Dataset extract.
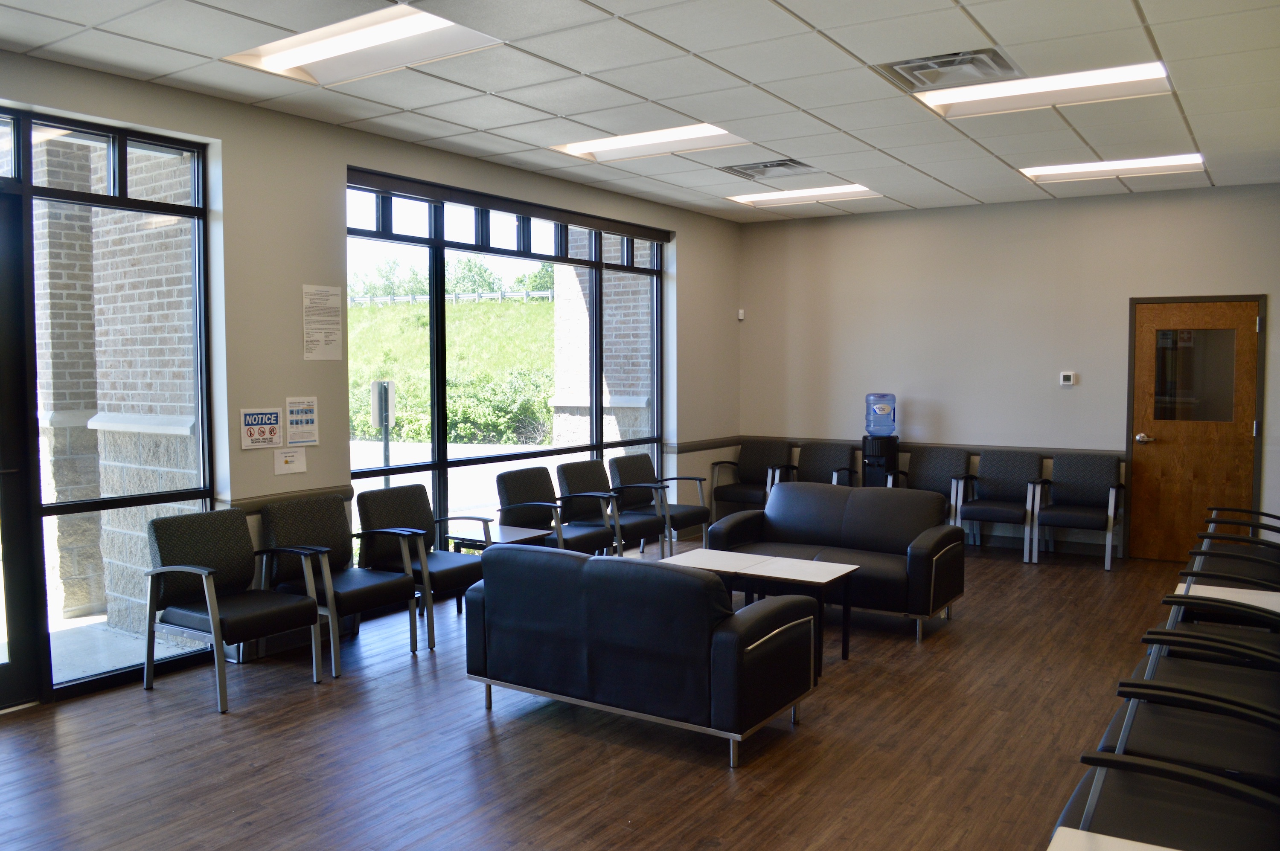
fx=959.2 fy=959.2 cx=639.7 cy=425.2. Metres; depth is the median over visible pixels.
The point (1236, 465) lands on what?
wooden door
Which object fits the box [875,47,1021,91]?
air vent
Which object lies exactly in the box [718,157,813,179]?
air vent
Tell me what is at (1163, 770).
armchair
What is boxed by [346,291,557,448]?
grassy hill
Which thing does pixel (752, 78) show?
ceiling
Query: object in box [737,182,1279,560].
back wall
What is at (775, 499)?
sofa
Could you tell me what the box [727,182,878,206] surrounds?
ceiling light
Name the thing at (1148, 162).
ceiling light
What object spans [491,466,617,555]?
armchair
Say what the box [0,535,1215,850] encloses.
floor
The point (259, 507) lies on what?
chair rail
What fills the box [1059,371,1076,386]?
thermostat
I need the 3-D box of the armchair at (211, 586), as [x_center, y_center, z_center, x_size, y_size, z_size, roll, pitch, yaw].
[-2.014,0.867,4.748,0.673,0.860,0.651,2,4,33]
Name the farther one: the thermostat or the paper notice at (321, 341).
the thermostat
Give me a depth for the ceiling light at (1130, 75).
4.98 m
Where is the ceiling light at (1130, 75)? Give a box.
[917,60,1173,118]
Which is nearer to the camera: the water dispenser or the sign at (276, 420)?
the sign at (276, 420)
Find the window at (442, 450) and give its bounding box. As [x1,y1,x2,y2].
[345,169,667,556]
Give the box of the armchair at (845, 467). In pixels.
[779,441,859,486]
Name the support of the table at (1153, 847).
on the floor
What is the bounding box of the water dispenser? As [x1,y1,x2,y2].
[861,433,900,487]
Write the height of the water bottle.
0.400 m
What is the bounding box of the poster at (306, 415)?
[284,396,319,445]
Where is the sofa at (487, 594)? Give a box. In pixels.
[464,544,823,767]
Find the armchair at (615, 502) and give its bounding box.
[553,459,668,556]
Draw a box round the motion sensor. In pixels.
[737,308,745,319]
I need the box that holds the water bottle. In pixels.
[863,392,896,436]
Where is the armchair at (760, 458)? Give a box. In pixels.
[709,438,794,517]
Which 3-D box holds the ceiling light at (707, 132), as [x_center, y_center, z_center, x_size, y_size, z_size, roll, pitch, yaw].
[0.094,-1.846,6.213,1.172,0.078,0.713,2,4,33]
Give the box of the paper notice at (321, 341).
[301,283,342,361]
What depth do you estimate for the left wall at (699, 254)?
5.51 m
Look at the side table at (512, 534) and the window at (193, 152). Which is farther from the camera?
the side table at (512, 534)
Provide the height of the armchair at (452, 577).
0.847 m
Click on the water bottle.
(868, 425)
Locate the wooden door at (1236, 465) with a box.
[1127,294,1265,560]
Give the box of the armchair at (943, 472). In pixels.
[882,449,971,528]
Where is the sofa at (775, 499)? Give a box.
[706,481,967,642]
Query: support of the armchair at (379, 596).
on the floor
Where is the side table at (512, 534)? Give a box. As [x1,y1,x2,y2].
[445,523,550,552]
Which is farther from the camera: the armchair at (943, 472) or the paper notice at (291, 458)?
the armchair at (943, 472)
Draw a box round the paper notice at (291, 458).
[273,447,307,474]
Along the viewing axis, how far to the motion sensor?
9.07 m
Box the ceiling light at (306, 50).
[220,2,504,86]
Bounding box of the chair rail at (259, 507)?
[225,484,354,514]
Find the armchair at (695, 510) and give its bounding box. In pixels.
[610,453,709,554]
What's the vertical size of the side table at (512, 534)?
0.504 m
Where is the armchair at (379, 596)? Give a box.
[258,492,425,676]
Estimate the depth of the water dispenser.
8.64 m
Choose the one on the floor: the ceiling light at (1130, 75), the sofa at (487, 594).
the sofa at (487, 594)
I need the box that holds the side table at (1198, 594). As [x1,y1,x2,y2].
[1172,583,1279,613]
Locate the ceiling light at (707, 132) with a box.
[546,122,749,161]
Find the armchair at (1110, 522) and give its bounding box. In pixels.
[1028,453,1126,570]
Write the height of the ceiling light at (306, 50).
0.087 m
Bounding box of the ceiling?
[0,0,1279,221]
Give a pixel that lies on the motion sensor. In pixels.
(740, 311)
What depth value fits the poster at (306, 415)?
5.41 m
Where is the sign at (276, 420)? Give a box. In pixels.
[239,407,284,449]
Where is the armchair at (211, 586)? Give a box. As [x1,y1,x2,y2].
[139,506,326,714]
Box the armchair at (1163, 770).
[1054,675,1279,850]
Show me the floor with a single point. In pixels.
(958, 631)
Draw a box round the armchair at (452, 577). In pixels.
[352,485,490,649]
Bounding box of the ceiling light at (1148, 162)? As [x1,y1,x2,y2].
[1019,151,1206,182]
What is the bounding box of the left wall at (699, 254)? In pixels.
[0,49,744,709]
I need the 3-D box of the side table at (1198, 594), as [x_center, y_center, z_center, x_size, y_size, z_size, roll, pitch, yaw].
[2.795,1.080,4.449,0.542,0.540,0.508,2,4,33]
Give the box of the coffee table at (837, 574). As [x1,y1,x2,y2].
[666,549,859,668]
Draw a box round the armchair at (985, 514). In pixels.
[956,449,1043,560]
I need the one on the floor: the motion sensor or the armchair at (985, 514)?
the armchair at (985, 514)
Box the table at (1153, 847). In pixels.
[1047,827,1181,850]
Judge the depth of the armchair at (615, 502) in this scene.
7.16 m
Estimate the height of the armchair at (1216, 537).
0.842 m
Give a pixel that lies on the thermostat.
(1066, 378)
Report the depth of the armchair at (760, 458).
9.36 m
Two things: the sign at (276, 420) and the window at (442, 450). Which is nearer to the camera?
the sign at (276, 420)
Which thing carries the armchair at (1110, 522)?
on the floor
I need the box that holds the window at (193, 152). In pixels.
[0,110,216,707]
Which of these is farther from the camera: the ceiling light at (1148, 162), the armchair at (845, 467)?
the armchair at (845, 467)
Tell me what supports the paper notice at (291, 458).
attached to the left wall at (699, 254)
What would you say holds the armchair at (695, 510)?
on the floor

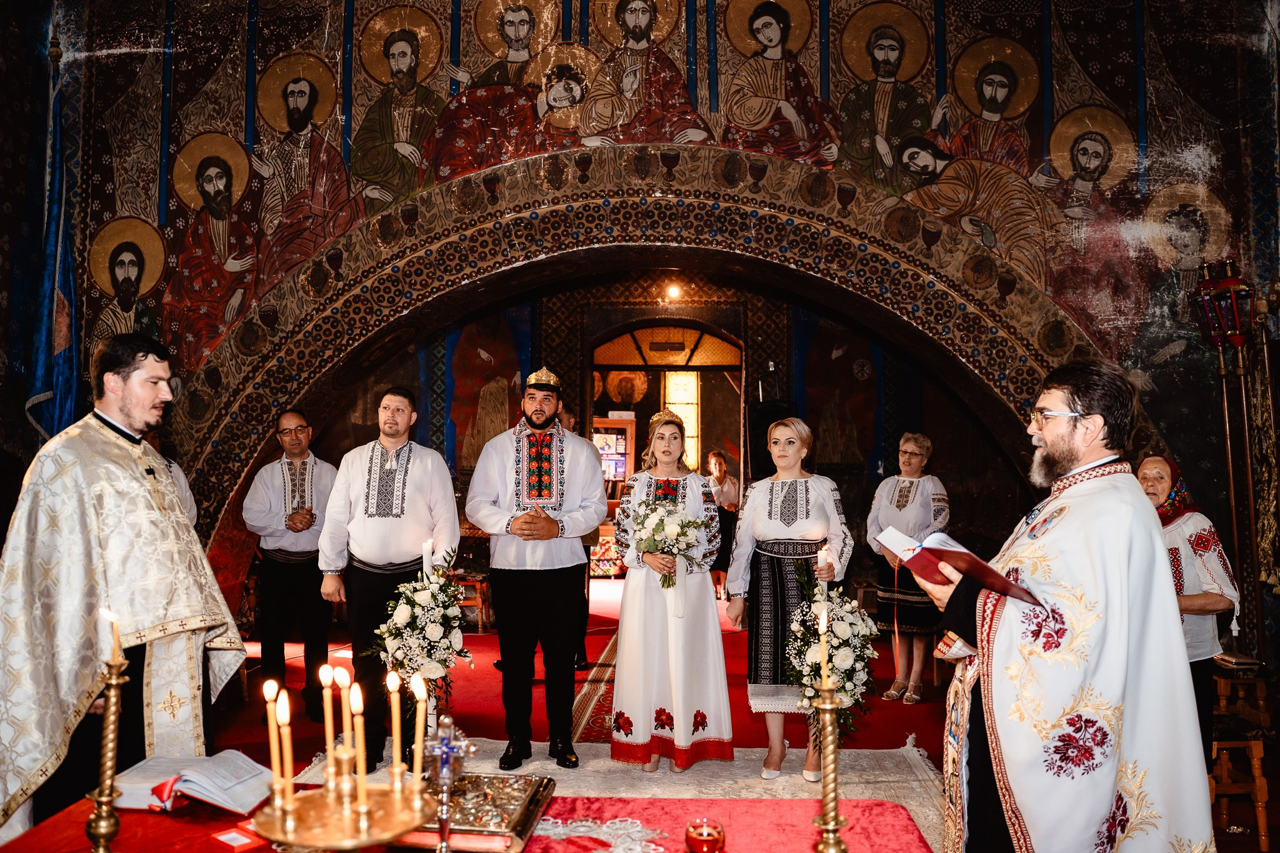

Task objective. Extract the full listing exactly, with the pictures left out.

Output for this task.
fx=959.2 fy=959.2 cx=639.7 cy=425.2. Metres; depth is the median over visible pixels.
The point (1236, 465) lands on what?
wooden door
Which object fits the box [875,47,1021,91]?
air vent
Which object lies exactly in the box [718,157,813,179]?
air vent
Tell me what is at (1163, 770).
armchair
What is boxed by [346,291,557,448]?
grassy hill
Which thing does pixel (752, 78) show?
ceiling
Query: object in box [737,182,1279,560].
back wall
What is at (775, 499)?
sofa
Could you tell me what the box [727,182,878,206] surrounds?
ceiling light
Name the thing at (1148, 162).
ceiling light
What object spans [491,466,617,555]?
armchair
Say what the box [0,535,1215,850] encloses.
floor
The point (259, 507) lies on what?
chair rail
What fills the box [1059,371,1076,386]?
thermostat
I need the 3-D box of the armchair at (211, 586), as [x_center, y_center, z_center, x_size, y_size, z_size, roll, pitch, yaw].
[-2.014,0.867,4.748,0.673,0.860,0.651,2,4,33]
Name the farther one: the thermostat or the paper notice at (321, 341).
the thermostat
Give me a depth for the ceiling light at (1130, 75).
4.98 m
Where is the ceiling light at (1130, 75)? Give a box.
[917,60,1173,118]
Which is nearer to the camera: the water dispenser or the sign at (276, 420)?
the sign at (276, 420)
Find the window at (442, 450) and give its bounding box. As [x1,y1,x2,y2].
[345,169,667,556]
Give the box of the armchair at (845, 467). In pixels.
[779,441,859,486]
Name the support of the table at (1153, 847).
on the floor
What is the bounding box of the water dispenser? As [x1,y1,x2,y2].
[861,433,900,487]
Write the height of the water bottle.
0.400 m
What is the bounding box of the poster at (306, 415)?
[284,396,319,445]
Where is the sofa at (487, 594)? Give a box. In pixels.
[464,544,823,767]
Find the armchair at (615, 502) and give its bounding box.
[553,459,668,556]
Draw a box round the motion sensor. In pixels.
[737,308,745,319]
I need the box that holds the water bottle. In pixels.
[863,392,896,436]
Where is the armchair at (760, 458)? Give a box. In pixels.
[709,438,794,517]
Which 3-D box holds the ceiling light at (707, 132), as [x_center, y_center, z_center, x_size, y_size, z_size, roll, pitch, yaw].
[0.094,-1.846,6.213,1.172,0.078,0.713,2,4,33]
Give the box of the paper notice at (321, 341).
[301,283,342,361]
What depth do you estimate for the left wall at (699, 254)?
5.51 m
Look at the side table at (512, 534) and the window at (193, 152). Which is farther from the camera?
the side table at (512, 534)
Provide the height of the armchair at (452, 577).
0.847 m
Click on the water bottle.
(868, 425)
Locate the wooden door at (1236, 465) with a box.
[1127,294,1265,560]
Give the box of the armchair at (943, 472). In pixels.
[882,449,971,528]
Where is the sofa at (775, 499)? Give a box.
[706,481,967,642]
Query: support of the armchair at (379, 596).
on the floor
Where is the side table at (512, 534)? Give a box. As [x1,y1,x2,y2].
[445,523,550,552]
Which is farther from the camera: the armchair at (943, 472) or the paper notice at (291, 458)?
the armchair at (943, 472)
Draw a box round the paper notice at (291, 458).
[273,447,307,474]
Along the viewing axis, how far to the motion sensor?
9.07 m
Box the ceiling light at (306, 50).
[220,2,504,86]
Bounding box of the chair rail at (259, 507)?
[225,484,354,514]
Find the armchair at (695, 510) and give its bounding box. In pixels.
[610,453,709,554]
What's the vertical size of the side table at (512, 534)?
0.504 m
Where is the armchair at (379, 596)? Give a box.
[258,492,425,676]
Estimate the depth of the water dispenser.
8.64 m
Choose the one on the floor: the ceiling light at (1130, 75), the sofa at (487, 594).
the sofa at (487, 594)
I need the box that holds the side table at (1198, 594). As [x1,y1,x2,y2].
[1172,583,1279,613]
Locate the ceiling light at (707, 132) with a box.
[546,122,749,161]
Find the armchair at (1110, 522) and give its bounding box. In pixels.
[1028,453,1126,570]
Write the height of the ceiling light at (306, 50).
0.087 m
Bounding box of the ceiling?
[0,0,1279,221]
Give a pixel that lies on the motion sensor. In pixels.
(740, 311)
What depth value fits the poster at (306, 415)?
5.41 m
Where is the sign at (276, 420)? Give a box. In pixels.
[239,407,284,449]
Where is the armchair at (211, 586)? Give a box. As [x1,y1,x2,y2].
[139,506,326,714]
Box the armchair at (1163, 770).
[1054,675,1279,850]
Show me the floor with a single point. In pixels.
(958, 631)
Draw a box round the armchair at (452, 577). In pixels.
[352,485,490,649]
Bounding box of the ceiling light at (1148, 162)? As [x1,y1,x2,y2].
[1019,151,1206,182]
What is the bounding box of the left wall at (699, 254)? In pixels.
[0,49,744,709]
I need the 3-D box of the side table at (1198, 594), as [x_center, y_center, z_center, x_size, y_size, z_size, roll, pitch, yaw].
[2.795,1.080,4.449,0.542,0.540,0.508,2,4,33]
Give the box of the coffee table at (837, 574). As [x1,y1,x2,y2].
[666,549,859,668]
Draw a box round the armchair at (985, 514). In pixels.
[956,449,1043,560]
I need the one on the floor: the motion sensor or the armchair at (985, 514)?
the armchair at (985, 514)
Box the table at (1153, 847). In pixels.
[1047,827,1181,850]
Judge the depth of the armchair at (615, 502) in this scene.
7.16 m
Estimate the height of the armchair at (1216, 537).
0.842 m
Give a pixel that lies on the thermostat.
(1066, 378)
Report the depth of the armchair at (760, 458).
9.36 m
Two things: the sign at (276, 420) and the window at (442, 450). Which is nearer to the camera?
the sign at (276, 420)
Which thing carries the armchair at (1110, 522)?
on the floor
I need the box that holds the window at (193, 152). In pixels.
[0,110,216,707]
Which of these is farther from the camera: the ceiling light at (1148, 162), the armchair at (845, 467)?
the armchair at (845, 467)
Tell me what supports the paper notice at (291, 458).
attached to the left wall at (699, 254)
What would you say holds the armchair at (695, 510)?
on the floor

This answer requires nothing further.